** Written problem **
Recast the lines of all the entries below as a Markdown table with two columns, Row and Line. Number each row and leave out blank lines.

====== Excerpted data ======

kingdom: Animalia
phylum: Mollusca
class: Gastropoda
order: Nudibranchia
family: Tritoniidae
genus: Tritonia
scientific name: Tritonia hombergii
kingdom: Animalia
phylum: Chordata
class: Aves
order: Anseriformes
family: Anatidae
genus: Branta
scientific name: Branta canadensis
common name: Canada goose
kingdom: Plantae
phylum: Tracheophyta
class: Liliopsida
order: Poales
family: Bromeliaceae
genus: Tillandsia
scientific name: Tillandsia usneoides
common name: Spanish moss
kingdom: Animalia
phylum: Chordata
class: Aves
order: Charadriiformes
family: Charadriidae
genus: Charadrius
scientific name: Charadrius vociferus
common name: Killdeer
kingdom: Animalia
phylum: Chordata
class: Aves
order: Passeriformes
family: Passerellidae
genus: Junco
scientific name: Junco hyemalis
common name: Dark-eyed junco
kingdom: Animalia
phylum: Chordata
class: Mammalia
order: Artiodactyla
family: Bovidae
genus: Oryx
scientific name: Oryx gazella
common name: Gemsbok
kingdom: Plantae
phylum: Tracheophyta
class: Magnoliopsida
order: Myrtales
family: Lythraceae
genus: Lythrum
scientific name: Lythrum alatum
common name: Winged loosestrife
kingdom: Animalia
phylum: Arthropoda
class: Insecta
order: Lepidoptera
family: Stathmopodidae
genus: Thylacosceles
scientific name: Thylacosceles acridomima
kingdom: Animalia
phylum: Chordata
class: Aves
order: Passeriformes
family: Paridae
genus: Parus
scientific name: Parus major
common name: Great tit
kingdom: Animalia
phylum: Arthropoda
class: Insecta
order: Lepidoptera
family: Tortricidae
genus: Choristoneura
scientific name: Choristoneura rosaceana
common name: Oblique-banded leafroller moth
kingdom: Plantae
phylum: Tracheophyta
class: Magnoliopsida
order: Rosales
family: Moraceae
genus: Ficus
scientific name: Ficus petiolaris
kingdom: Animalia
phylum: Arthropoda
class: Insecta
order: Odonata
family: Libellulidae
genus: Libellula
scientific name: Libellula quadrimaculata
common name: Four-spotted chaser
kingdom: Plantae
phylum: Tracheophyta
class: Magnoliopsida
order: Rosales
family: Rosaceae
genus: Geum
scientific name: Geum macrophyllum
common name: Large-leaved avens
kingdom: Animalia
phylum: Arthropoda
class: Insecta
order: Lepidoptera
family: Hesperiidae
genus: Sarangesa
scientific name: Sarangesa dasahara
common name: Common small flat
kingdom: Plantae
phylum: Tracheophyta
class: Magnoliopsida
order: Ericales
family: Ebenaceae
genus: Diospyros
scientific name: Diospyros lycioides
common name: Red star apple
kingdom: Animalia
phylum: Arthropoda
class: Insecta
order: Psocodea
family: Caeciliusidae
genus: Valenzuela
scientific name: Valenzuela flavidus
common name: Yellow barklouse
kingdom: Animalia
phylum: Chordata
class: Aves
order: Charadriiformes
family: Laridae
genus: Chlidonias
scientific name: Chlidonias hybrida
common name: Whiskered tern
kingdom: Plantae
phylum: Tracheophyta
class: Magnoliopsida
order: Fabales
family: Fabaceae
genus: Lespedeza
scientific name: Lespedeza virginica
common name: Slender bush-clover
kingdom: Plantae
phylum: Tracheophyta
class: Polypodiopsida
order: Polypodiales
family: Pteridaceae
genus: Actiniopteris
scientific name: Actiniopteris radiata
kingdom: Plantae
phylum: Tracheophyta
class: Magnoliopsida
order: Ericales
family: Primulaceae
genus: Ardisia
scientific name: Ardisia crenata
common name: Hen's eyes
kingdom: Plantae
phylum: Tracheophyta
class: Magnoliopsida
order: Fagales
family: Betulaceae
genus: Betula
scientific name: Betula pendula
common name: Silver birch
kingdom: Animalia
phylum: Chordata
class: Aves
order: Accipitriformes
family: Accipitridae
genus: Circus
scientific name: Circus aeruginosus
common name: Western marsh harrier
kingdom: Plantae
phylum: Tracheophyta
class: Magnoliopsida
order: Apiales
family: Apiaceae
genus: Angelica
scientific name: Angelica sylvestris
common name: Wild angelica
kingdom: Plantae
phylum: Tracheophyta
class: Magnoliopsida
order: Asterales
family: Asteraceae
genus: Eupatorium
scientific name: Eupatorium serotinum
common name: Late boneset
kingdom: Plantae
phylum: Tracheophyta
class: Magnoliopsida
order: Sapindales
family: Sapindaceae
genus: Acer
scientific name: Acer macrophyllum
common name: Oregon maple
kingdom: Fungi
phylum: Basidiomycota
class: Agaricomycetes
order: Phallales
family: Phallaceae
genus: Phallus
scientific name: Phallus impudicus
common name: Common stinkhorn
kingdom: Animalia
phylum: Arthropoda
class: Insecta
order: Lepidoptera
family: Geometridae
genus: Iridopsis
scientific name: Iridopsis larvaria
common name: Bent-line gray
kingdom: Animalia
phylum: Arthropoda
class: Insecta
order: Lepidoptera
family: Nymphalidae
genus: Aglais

======

** Response to the exercise **
| Row | Line |
|---|---|
| 1 | kingdom: Animalia |
| 2 | phylum: Mollusca |
| 3 | class: Gastropoda |
| 4 | order: Nudibranchia |
| 5 | family: Tritoniidae |
| 6 | genus: Tritonia |
| 7 | scientific name: Tritonia hombergii |
| 8 | kingdom: Animalia |
| 9 | phylum: Chordata |
| 10 | class: Aves |
| 11 | order: Anseriformes |
| 12 | family: Anatidae |
| 13 | genus: Branta |
| 14 | scientific name: Branta canadensis |
| 15 | common name: Canada goose |
| 16 | kingdom: Plantae |
| 17 | phylum: Tracheophyta |
| 18 | class: Liliopsida |
| 19 | order: Poales |
| 20 | family: Bromeliaceae |
| 21 | genus: Tillandsia |
| 22 | scientific name: Tillandsia usneoides |
| 23 | common name: Spanish moss |
| 24 | kingdom: Animalia |
| 25 | phylum: Chordata |
| 26 | class: Aves |
| 27 | order: Charadriiformes |
| 28 | family: Charadriidae |
| 29 | genus: Charadrius |
| 30 | scientific name: Charadrius vociferus |
| 31 | common name: Killdeer |
| 32 | kingdom: Animalia |
| 33 | phylum: Chordata |
| 34 | class: Aves |
| 35 | order: Passeriformes |
| 36 | family: Passerellidae |
| 37 | genus: Junco |
| 38 | scientific name: Junco hyemalis |
| 39 | common name: Dark-eyed junco |
| 40 | kingdom: Animalia |
| 41 | phylum: Chordata |
| 42 | class: Mammalia |
| 43 | order: Artiodactyla |
| 44 | family: Bovidae |
| 45 | genus: Oryx |
| 46 | scientific name: Oryx gazella |
| 47 | common name: Gemsbok |
| 48 | kingdom: Plantae |
| 49 | phylum: Tracheophyta |
| 50 | class: Magnoliopsida |
| 51 | order: Myrtales |
| 52 | family: Lythraceae |
| 53 | genus: Lythrum |
| 54 | scientific name: Lythrum alatum |
| 55 | common name: Winged loosestrife |
| 56 | kingdom: Animalia |
| 57 | phylum: Arthropoda |
| 58 | class: Insecta |
| 59 | order: Lepidoptera |
| 60 | family: Stathmopodidae |
| 61 | genus: Thylacosceles |
| 62 | scientific name: Thylacosceles acridomima |
| 63 | kingdom: Animalia |
| 64 | phylum: Chordata |
| 65 | class: Aves |
| 66 | order: Passeriformes |
| 67 | family: Paridae |
| 68 | genus: Parus |
| 69 | scientific name: Parus major |
| 70 | common name: Great tit |
| 71 | kingdom: Animalia |
| 72 | phylum: Arthropoda |
| 73 | class: Insecta |
| 74 | order: Lepidoptera |
| 75 | family: Tortricidae |
| 76 | genus: Choristoneura |
| 77 | scientific name: Choristoneura rosaceana |
| 78 | common name: Oblique-banded leafroller moth |
| 79 | kingdom: Plantae |
| 80 | phylum: Tracheophyta |
| 81 | class: Magnoliopsida |
| 82 | order: Rosales |
| 83 | family: Moraceae |
| 84 | genus: Ficus |
| 85 | scientific name: Ficus petiolaris |
| 86 | kingdom: Animalia |
| 87 | phylum: Arthropoda |
| 88 | class: Insecta |
| 89 | order: Odonata |
| 90 | family: Libellulidae |
| 91 | genus: Libellula |
| 92 | scientific name: Libellula quadrimaculata |
| 93 | common name: Four-spotted chaser |
| 94 | kingdom: Plantae |
| 95 | phylum: Tracheophyta |
| 96 | class: Magnoliopsida |
| 97 | order: Rosales |
| 98 | family: Rosaceae |
| 99 | genus: Geum |
| 100 | scientific name: Geum macrophyllum |
| 101 | common name: Large-leaved avens |
| 102 | kingdom: Animalia |
| 103 | phylum: Arthropoda |
| 104 | class: Insecta |
| 105 | order: Lepidoptera |
| 106 | family: Hesperiidae |
| 107 | genus: Sarangesa |
| 108 | scientific name: Sarangesa dasahara |
| 109 | common name: Common small flat |
| 110 | kingdom: Plantae |
| 111 | phylum: Tracheophyta |
| 112 | class: Magnoliopsida |
| 113 | order: Ericales |
| 114 | family: Ebenaceae |
| 115 | genus: Diospyros |
| 116 | scientific name: Diospyros lycioides |
| 117 | common name: Red star apple |
| 118 | kingdom: Animalia |
| 119 | phylum: Arthropoda |
| 120 | class: Insecta |
| 121 | order: Psocodea |
| 122 | family: Caeciliusidae |
| 123 | genus: Valenzuela |
| 124 | scientific name: Valenzuela flavidus |
| 125 | common name: Yellow barklouse |
| 126 | kingdom: Animalia |
| 127 | phylum: Chordata |
| 128 | class: Aves |
| 129 | order: Charadriiformes |
| 130 | family: Laridae |
| 131 | genus: Chlidonias |
| 132 | scientific name: Chlidonias hybrida |
| 133 | common name: Whiskered tern |
| 134 | kingdom: Plantae |
| 135 | phylum: Tracheophyta |
| 136 | class: Magnoliopsida |
| 137 | order: Fabales |
| 138 | family: Fabaceae |
| 139 | genus: Lespedeza |
| 140 | scientific name: Lespedeza virginica |
| 141 | common name: Slender bush-clover |
| 142 | kingdom: Plantae |
| 143 | phylum: Tracheophyta |
| 144 | class: Polypodiopsida |
| 145 | order: Polypodiales |
| 146 | family: Pteridaceae |
| 147 | genus: Actiniopteris |
| 148 | scientific name: Actiniopteris radiata |
| 149 | kingdom: Plantae |
| 150 | phylum: Tracheophyta |
| 151 | class: Magnoliopsida |
| 152 | order: Ericales |
| 153 | family: Primulaceae |
| 154 | genus: Ardisia |
| 155 | scientific name: Ardisia crenata |
| 156 | common name: Hen's eyes |
| 157 | kingdom: Plantae |
| 158 | phylum: Tracheophyta |
| 159 | class: Magnoliopsida |
| 160 | order: Fagales |
| 161 | family: Betulaceae |
| 162 | genus: Betula |
| 163 | scientific name: Betula pendula |
| 164 | common name: Silver birch |
| 165 | kingdom: Animalia |
| 166 | phylum: Chordata |
| 167 | class: Aves |
| 168 | order: Accipitriformes |
| 169 | family: Accipitridae |
| 170 | genus: Circus |
| 171 | scientific name: Circus aeruginosus |
| 172 | common name: Western marsh harrier |
| 173 | kingdom: Plantae |
| 174 | phylum: Tracheophyta |
| 175 | class: Magnoliopsida |
| 176 | order: Apiales |
| 177 | family: Apiaceae |
| 178 | genus: Angelica |
| 179 | scientific name: Angelica sylvestris |
| 180 | common name: Wild angelica |
| 181 | kingdom: Plantae |
| 182 | phylum: Tracheophyta |
| 183 | class: Magnoliopsida |
| 184 | order: Asterales |
| 185 | family: Asteraceae |
| 186 | genus: Eupatorium |
| 187 | scientific name: Eupatorium serotinum |
| 188 | common name: Late boneset |
| 189 | kingdom: Plantae |
| 190 | phylum: Tracheophyta |
| 191 | class: Magnoliopsida |
| 192 | order: Sapindales |
| 193 | family: Sapindaceae |
| 194 | genus: Acer |
| 195 | scientific name: Acer macrophyllum |
| 196 | common name: Oregon maple |
| 197 | kingdom: Fungi |
| 198 | phylum: Basidiomycota |
| 199 | class: Agaricomycetes |
| 200 | order: Phallales |
| 201 | family: Phallaceae |
| 202 | genus: Phallus |
| 203 | scientific name: Phallus impudicus |
| 204 | common name: Common stinkhorn |
| 205 | kingdom: Animalia |
| 206 | phylum: Arthropoda |
| 207 | class: Insecta |
| 208 | order: Lepidoptera |
| 209 | family: Geometridae |
| 210 | genus: Iridopsis |
| 211 | scientific name: Iridopsis larvaria |
| 212 | common name: Bent-line gray |
| 213 | kingdom: Animalia |
| 214 | phylum: Arthropoda |
| 215 | class: Insecta |
| 216 | order: Lepidoptera |
| 217 | family: Nymphalidae |
| 218 | genus: Aglais |